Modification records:
◆ ◆ ◆ ◆ ◆ ◆ ◆
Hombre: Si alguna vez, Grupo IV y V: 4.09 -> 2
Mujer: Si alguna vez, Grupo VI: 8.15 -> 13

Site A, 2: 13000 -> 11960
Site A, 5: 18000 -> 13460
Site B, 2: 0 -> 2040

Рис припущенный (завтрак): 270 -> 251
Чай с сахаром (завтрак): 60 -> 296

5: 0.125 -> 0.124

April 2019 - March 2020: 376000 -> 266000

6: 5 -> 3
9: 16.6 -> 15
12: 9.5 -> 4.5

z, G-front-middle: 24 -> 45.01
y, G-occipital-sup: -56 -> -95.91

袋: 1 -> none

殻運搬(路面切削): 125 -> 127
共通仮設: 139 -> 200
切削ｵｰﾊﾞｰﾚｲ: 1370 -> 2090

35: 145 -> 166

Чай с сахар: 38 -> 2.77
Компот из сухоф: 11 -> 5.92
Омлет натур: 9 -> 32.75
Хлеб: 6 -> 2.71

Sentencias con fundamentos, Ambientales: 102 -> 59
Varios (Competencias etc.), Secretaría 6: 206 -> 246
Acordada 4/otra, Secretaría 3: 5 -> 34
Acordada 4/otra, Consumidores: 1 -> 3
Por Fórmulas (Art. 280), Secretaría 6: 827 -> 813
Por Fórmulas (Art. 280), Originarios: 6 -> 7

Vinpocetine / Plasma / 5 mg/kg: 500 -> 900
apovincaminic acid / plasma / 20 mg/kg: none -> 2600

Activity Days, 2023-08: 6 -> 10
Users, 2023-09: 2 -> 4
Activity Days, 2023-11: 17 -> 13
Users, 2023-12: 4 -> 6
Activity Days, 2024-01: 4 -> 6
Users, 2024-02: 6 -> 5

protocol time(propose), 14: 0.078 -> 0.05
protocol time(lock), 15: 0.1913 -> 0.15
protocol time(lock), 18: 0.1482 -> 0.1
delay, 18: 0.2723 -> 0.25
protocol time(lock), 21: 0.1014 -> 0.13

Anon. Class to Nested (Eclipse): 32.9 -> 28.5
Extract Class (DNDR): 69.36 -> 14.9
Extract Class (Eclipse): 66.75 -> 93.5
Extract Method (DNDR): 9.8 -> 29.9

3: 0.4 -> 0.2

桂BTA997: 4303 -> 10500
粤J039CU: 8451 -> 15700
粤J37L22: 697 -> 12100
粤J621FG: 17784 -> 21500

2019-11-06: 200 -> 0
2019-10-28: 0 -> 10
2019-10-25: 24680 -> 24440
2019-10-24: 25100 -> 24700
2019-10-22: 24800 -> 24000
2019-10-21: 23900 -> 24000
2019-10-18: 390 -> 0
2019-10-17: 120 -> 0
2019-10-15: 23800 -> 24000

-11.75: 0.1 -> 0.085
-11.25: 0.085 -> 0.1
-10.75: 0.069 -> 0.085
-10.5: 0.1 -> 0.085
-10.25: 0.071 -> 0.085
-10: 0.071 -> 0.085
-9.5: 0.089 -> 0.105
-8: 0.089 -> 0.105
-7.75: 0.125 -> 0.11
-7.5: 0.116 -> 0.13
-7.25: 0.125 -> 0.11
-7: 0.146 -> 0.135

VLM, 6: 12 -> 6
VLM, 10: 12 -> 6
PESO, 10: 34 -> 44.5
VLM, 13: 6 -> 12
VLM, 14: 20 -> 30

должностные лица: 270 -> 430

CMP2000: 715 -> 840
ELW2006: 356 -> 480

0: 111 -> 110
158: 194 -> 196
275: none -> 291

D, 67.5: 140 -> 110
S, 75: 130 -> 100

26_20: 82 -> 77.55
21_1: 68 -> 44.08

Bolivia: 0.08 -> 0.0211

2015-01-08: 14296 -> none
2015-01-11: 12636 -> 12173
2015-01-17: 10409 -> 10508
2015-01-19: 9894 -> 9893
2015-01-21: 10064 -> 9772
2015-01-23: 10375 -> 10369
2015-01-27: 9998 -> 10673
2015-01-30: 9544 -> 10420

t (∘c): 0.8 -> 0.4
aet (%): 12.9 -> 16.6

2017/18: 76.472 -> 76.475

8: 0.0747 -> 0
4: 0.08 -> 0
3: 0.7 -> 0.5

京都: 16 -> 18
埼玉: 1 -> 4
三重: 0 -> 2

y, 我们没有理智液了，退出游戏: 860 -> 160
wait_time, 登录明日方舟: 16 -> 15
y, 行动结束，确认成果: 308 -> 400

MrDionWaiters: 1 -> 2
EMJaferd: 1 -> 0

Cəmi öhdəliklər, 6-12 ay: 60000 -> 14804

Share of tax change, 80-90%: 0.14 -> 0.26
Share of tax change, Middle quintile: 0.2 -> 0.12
◆ ◆ ◆ ◆ ◆ ◆ ◆
The records above must be output exactly, in full.

Hombre: Si alguna vez, Grupo IV y V: 4.09 -> 2
Mujer: Si alguna vez, Grupo VI: 8.15 -> 13

Site A, 2: 13000 -> 11960
Site A, 5: 18000 -> 13460
Site B, 2: 0 -> 2040

Рис припущенный (завтрак): 270 -> 251
Чай с сахаром (завтрак): 60 -> 296

5: 0.125 -> 0.124

April 2019 - March 2020: 376000 -> 266000

6: 5 -> 3
9: 16.6 -> 15
12: 9.5 -> 4.5

z, G-front-middle: 24 -> 45.01
y, G-occipital-sup: -56 -> -95.91

袋: 1 -> none

殻運搬(路面切削): 125 -> 127
共通仮設: 139 -> 200
切削ｵｰﾊﾞｰﾚｲ: 1370 -> 2090

35: 145 -> 166

Чай с сахар: 38 -> 2.77
Компот из сухоф: 11 -> 5.92
Омлет натур: 9 -> 32.75
Хлеб: 6 -> 2.71

Sentencias con fundamentos, Ambientales: 102 -> 59
Varios (Competencias etc.), Secretaría 6: 206 -> 246
Acordada 4/otra, Secretaría 3: 5 -> 34
Acordada 4/otra, Consumidores: 1 -> 3
Por Fórmulas (Art. 280), Secretaría 6: 827 -> 813
Por Fórmulas (Art. 280), Originarios: 6 -> 7

Vinpocetine / Plasma / 5 mg/kg: 500 -> 900
apovincaminic acid / plasma / 20 mg/kg: none -> 2600

Activity Days, 2023-08: 6 -> 10
Users, 2023-09: 2 -> 4
Activity Days, 2023-11: 17 -> 13
Users, 2023-12: 4 -> 6
Activity Days, 2024-01: 4 -> 6
Users, 2024-02: 6 -> 5

protocol time(propose), 14: 0.078 -> 0.05
protocol time(lock), 15: 0.1913 -> 0.15
protocol time(lock), 18: 0.1482 -> 0.1
delay, 18: 0.2723 -> 0.25
protocol time(lock), 21: 0.1014 -> 0.13

Anon. Class to Nested (Eclipse): 32.9 -> 28.5
Extract Class (DNDR): 69.36 -> 14.9
Extract Class (Eclipse): 66.75 -> 93.5
Extract Method (DNDR): 9.8 -> 29.9

3: 0.4 -> 0.2

桂BTA997: 4303 -> 10500
粤J039CU: 8451 -> 15700
粤J37L22: 697 -> 12100
粤J621FG: 17784 -> 21500

2019-11-06: 200 -> 0
2019-10-28: 0 -> 10
2019-10-25: 24680 -> 24440
2019-10-24: 25100 -> 24700
2019-10-22: 24800 -> 24000
2019-10-21: 23900 -> 24000
2019-10-18: 390 -> 0
2019-10-17: 120 -> 0
2019-10-15: 23800 -> 24000

-11.75: 0.1 -> 0.085
-11.25: 0.085 -> 0.1
-10.75: 0.069 -> 0.085
-10.5: 0.1 -> 0.085
-10.25: 0.071 -> 0.085
-10: 0.071 -> 0.085
-9.5: 0.089 -> 0.105
-8: 0.089 -> 0.105
-7.75: 0.125 -> 0.11
-7.5: 0.116 -> 0.13
-7.25: 0.125 -> 0.11
-7: 0.146 -> 0.135

VLM, 6: 12 -> 6
VLM, 10: 12 -> 6
PESO, 10: 34 -> 44.5
VLM, 13: 6 -> 12
VLM, 14: 20 -> 30

должностные лица: 270 -> 430

CMP2000: 715 -> 840
ELW2006: 356 -> 480

0: 111 -> 110
158: 194 -> 196
275: none -> 291

D, 67.5: 140 -> 110
S, 75: 130 -> 100

26_20: 82 -> 77.55
21_1: 68 -> 44.08

Bolivia: 0.08 -> 0.0211

2015-01-08: 14296 -> none
2015-01-11: 12636 -> 12173
2015-01-17: 10409 -> 10508
2015-01-19: 9894 -> 9893
2015-01-21: 10064 -> 9772
2015-01-23: 10375 -> 10369
2015-01-27: 9998 -> 10673
2015-01-30: 9544 -> 10420

t (∘c): 0.8 -> 0.4
aet (%): 12.9 -> 16.6

2017/18: 76.472 -> 76.475

8: 0.0747 -> 0
4: 0.08 -> 0
3: 0.7 -> 0.5

京都: 16 -> 18
埼玉: 1 -> 4
三重: 0 -> 2

y, 我们没有理智液了，退出游戏: 860 -> 160
wait_time, 登录明日方舟: 16 -> 15
y, 行动结束，确认成果: 308 -> 400

MrDionWaiters: 1 -> 2
EMJaferd: 1 -> 0

Cəmi öhdəliklər, 6-12 ay: 60000 -> 14804

Share of tax change, 80-90%: 0.14 -> 0.26
Share of tax change, Middle quintile: 0.2 -> 0.12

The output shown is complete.